Écrit le jeudi 26 mars 2015 par PG Luneau
Dans mon dernier billet, j'ai critiqué Playlist, une série française qui illustrait de belle façon tous les bienfaits que la participation à un groupe de musique pouvait apporter au développement social d'un ado et à la structuration de son identité. Dans Drame, son deuxième roman graphique, l'Américaine Raina Telgemeier exploite pas mal le même créneau... mais par le biais du théâtre : ici, c'est la production d'une petite comédie musicale par un groupe de jeunes du secondaire qui sert de prétexte à cette savoureuse tranche de vie!!
Avec le même dessin gentiment semi-caricatural qui a fait le succès de Souris!, sa première œuvre, et le même humour ultra-sympathique et contagieux qui semble être le sien, madame Telgemeier nous raconte les hauts et les bas que traverse une équipe de production. Entre Léo à la régie, Élise aux costumes et Matt aux éclairages, on suit principalement les déboires de Callie, une jeune adolescente dégourdie et débrouillarde, qui reçoit le mandat de concevoir décors et effets spéciaux!! Tout au long de l'année scolaire, on la verra vivre ses premiers émois amoureux et développer des sentiments nouveaux envers une paire de jumeaux très talentueux mais fort différents l'un de l'autre. Au détour des couloirs, on assistera aussi aux prises de bec et aux embrassades de quelques-uns des comédiens et comédiennes, à peu près tous gérés par Véro, la diva de service!!?
Tout comme dans Playlist, le groupe de jeunes protagonistes est très attachant et on prend plaisir à découvrir leur personnalité propre. Tout comme dans Playlist, on s'intéresse aussi au projet en tant que tel, on s'inquiète des pépins qui se dressent tout au cours de la production et on souhaite sincèrement que les représentations se déroulent sans anicroche! ;^)
Ce qui est indéniablement spécifique à Drame, par contre, c'est l'américanité du contexte. On a beau croire que les jeunes qui montent des shows vivent un peu la même chose, peu importe où ils se trouvent sur la planète, il n'en demeure pas moins que les lieux et les expressions colorent ces situations d'une identité culturelle propre à chacun. J'ai l'impression que ça teinte même les réactions des protagonistes!! J'ai donc été étonnamment surpris de constater à quel point je me suis beaucoup plus retrouvé, en tant que Québécois, dans Drame que dans Playlist!!?? J'ai pourtant fait autant de théâtre que de musique, à l'âge de ces personnages!!? Je ne peux attribuer ma préférence qu'au contexte culturel.
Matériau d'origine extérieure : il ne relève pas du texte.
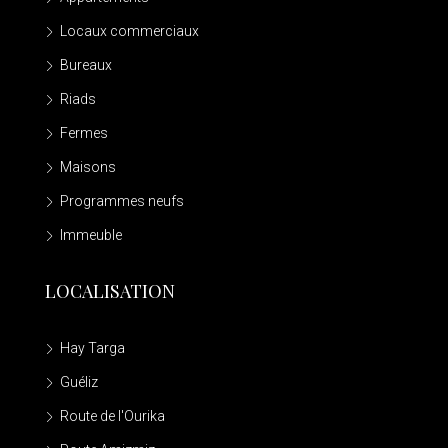
Locaux commerciaux
Bureaux
Riads
Fermes
Maisons
Programmes neufs
Immeuble
LOCALISATION
Hay Targa
Guéliz
Route de l'Ourika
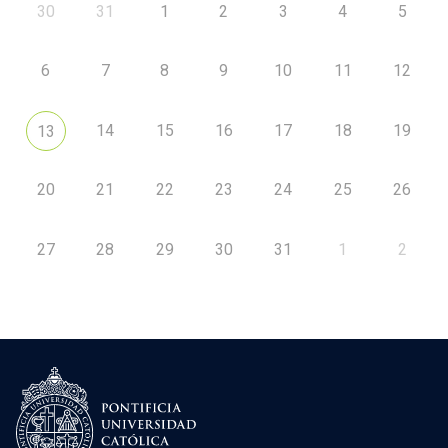
30
31
1
2
3
4
5
6
7
8
9
10
11
12
14
15
16
17
18
19
13
20
21
22
23
24
25
26
27
28
29
30
31
1
2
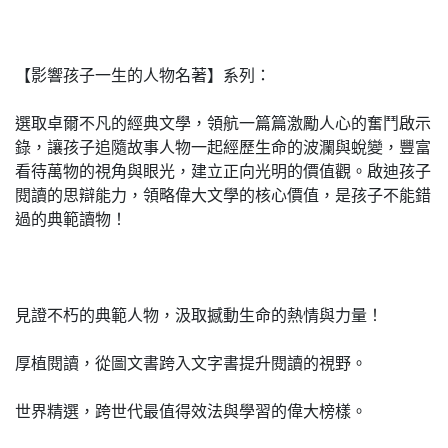
【影響孩子一生的人物名著】系列：
選取卓爾不凡的經典文學，領航一篇篇激勵人心的奮鬥啟示
錄，讓孩子追隨故事人物一起經歷生命的波瀾與蛻變，豐富
看待萬物的視角與眼光，建立正向光明的價值觀。啟迪孩子
閱讀的思辯能力，領略偉大文學的核心價值，是孩子不能錯
過的典範讀物！
見證不朽的典範人物，汲取撼動生命的熱情與力量！
厚植閱讀，從圖文書跨入文字書提升閱讀的視野。
世界精選，跨世代最值得效法與學習的偉大榜樣。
D'ailleurs, je suis convaincu que les jeunes ados du Québec se reconnaîtront beaucoup plus dans le livre de la très américaine madame Telgemeier que dans la très franco-française série Playlist, simplement à cause du vocabulaire (la traduction de Drame, réalisée par France Gladu, est bien de chez-nous) et des divers éléments de décors (systèmes routiers, agencements des pièces dans les maisons, etc...)! C'est tout de même fascinant!!!
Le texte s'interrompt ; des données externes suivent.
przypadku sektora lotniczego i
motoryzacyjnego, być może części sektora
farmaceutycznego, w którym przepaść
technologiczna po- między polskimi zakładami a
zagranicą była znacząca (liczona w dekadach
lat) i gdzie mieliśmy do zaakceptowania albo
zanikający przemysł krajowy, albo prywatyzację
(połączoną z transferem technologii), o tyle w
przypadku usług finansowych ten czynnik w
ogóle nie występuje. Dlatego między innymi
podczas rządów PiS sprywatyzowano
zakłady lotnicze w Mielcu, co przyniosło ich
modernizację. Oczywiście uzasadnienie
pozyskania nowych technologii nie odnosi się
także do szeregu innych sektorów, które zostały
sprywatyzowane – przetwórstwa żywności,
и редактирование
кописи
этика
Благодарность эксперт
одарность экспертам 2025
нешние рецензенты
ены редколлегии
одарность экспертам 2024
Alors, si vous vous demandez ce qui se passe dans les coulisses d'un spectacle musical et rêvez depuis toujours de vous y pointer le nez, Drame, malgré son titre un peu excessif, est un album tout désigné pour vous! Un récit touchant où humour et émotions se répondent régulièrement, un roman graphique qui devrait plaire à pas mal tout le monde, dès 12 ans! ;^)
À lire aussi : Allie critique Drame, tandis que Yaneck, critique l'album En scène!... qui est en fait la version européenne de ce même livre, mais éditée chez Akileos, dans une toute autre traduction!! ;^)
Plus grandes forces de cette BD6)
- les dessins, toujours aussi adorables que dans Souris!, le premier opus de madame Telgemeier! Ils sont relativement simples, sans tomber dans le simpliste : une belle ligne claire, épurée, sans fioriture, qui donne un résultat très net, agréable à l'œil. J'adore ce style!
- les couleurs. Super vives, super pimpantes, elles sont d'une efficacité à toute épreuve. Il s'agit là de mon type de coloration préféré, je crois. ;^)
- une amusante petite mise en abîme! Puisque cette histoire raconte la préparation d'un spectacle théâtral, l'auteure a pensé l'introduire de manière conceptuelle, comme si le récit lui-même était une pièce! Donc, plutôt que des chapitres, on parle ici d'actes!! Puis, on débute l'album avec l'extinction progressive des lumières d'une grande salle, le début de la musique, l'allumage des projecteurs, puis l'entrée des comédiens qui s'avancent devant un décor de carton... pour se retrouver, la page suivante, dans la rue, là où l'histoire débute réellement!! De même, en plein centre du livre, on a droit à un entracte (p.139 à 142) pour s'étirer un peu, grignoter une petite collation... et permettre aux techniciens de changer les décors!! Plaisante idée!!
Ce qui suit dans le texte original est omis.